━━━━━ TEXT PROVIDED ━━━━━

On Thu, Jul 17, 2014 at 04:29:23PM +0300, Oded Gabbay wrote:
> From: Ben Goz <ben.goz@amd.com>
> 
> This patch adds a new parameter to the amdkfd driver. This parameter enables the user to select the scheduling policy of the CP. The choices are:
> 
> * CP Scheduling with support for over-subscription
> * CP Scheduling without support for over-subscription
> * Without CP Scheduling

Is this property per process ? And again 80 chars line please.

> 
> Signed-off-by: Ben Goz <ben.goz@amd.com>
> Signed-off-by: Oded Gabbay <oded.gabbay@amd.com>
> ---
>  drivers/gpu/drm/radeon/amdkfd/kfd_module.c | 4 ++++
>  drivers/gpu/drm/radeon/amdkfd/kfd_priv.h   | 9 +++++++++
>  2 files changed, 13 insertions(+)
> 
> diff --git a/drivers/gpu/drm/radeon/amdkfd/kfd_module.c b/drivers/gpu/drm/radeon/amdkfd/kfd_module.c
> index dc08f51..fe5e39d 100644
> --- a/drivers/gpu/drm/radeon/amdkfd/kfd_module.c
> +++ b/drivers/gpu/drm/radeon/amdkfd/kfd_module.c
> @@ -46,6 +46,10 @@ static const struct kgd2kfd_calls kgd2kfd = {
>  	.resume		= kgd2kfd_resume,
>  };
>  
> +int sched_policy = KFD_SCHED_POLICY_HWS_NO_OVERSUBSCRIPTION;
> +module_param(sched_policy, int, S_IRUSR | S_IWUSR);
> +MODULE_PARM_DESC(sched_policy, "Kernel cmdline parameter define the kfd scheduling policy");
> +
>  bool kgd2kfd_init(unsigned interface_version,
>  		  const struct kfd2kgd_calls *f2g,
>  		  const struct kgd2kfd_calls **g2f)
> diff --git a/drivers/gpu/drm/radeon/amdkfd/kfd_priv.h b/drivers/gpu/drm/radeon/amdkfd/kfd_priv.h
> index 25f23c5..8be07a1 100644
> --- a/drivers/gpu/drm/radeon/amdkfd/kfd_priv.h
> +++ b/drivers/gpu/drm/radeon/amdkfd/kfd_priv.h
> @@ -64,6 +64,15 @@
>  /* Macro for allocating structures */
>  #define kfd_alloc_struct(ptr_to_struct)	((typeof(ptr_to_struct)) kzalloc(sizeof(*ptr_to_struct), GFP_KERNEL))

━━━━━ DATASET SECTION ━━━━━

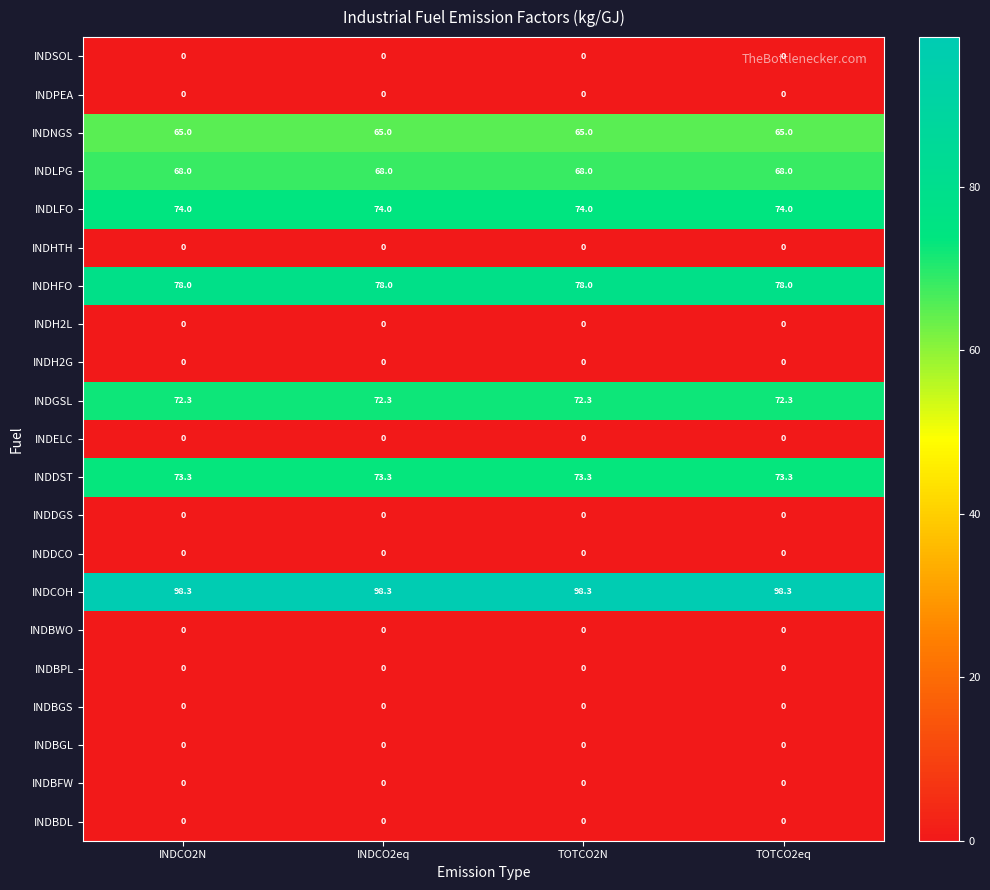

What is the spread (max minus min) of values at INDCO2eq?

98.3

━━━━━

**COMPLETE THE FOLLOWING**
1. In the patch email above, what default value is assigned to sched_policy?
2. Rewrite the stretch of the patch email from "On Thu, Jul" through "chars line please.", putting "oversubscription" wherever "over-subscription" appears.

**OUTPUTS IN ORDER**
1. KFD_SCHED_POLICY_HWS_NO_OVERSUBSCRIPTION

2.
On Thu, Jul 17, 2014 at 04:29:23PM +0300, Oded Gabbay wrote:
> From: Ben Goz <ben.goz@amd.com>
> 
> This patch adds a new parameter to the amdkfd driver. This parameter enables the user to select the scheduling policy of the CP. The choices are:
> 
> * CP Scheduling with support for oversubscription
> * CP Scheduling without support for oversubscription
> * Without CP Scheduling

Is this property per process ? And again 80 chars line please.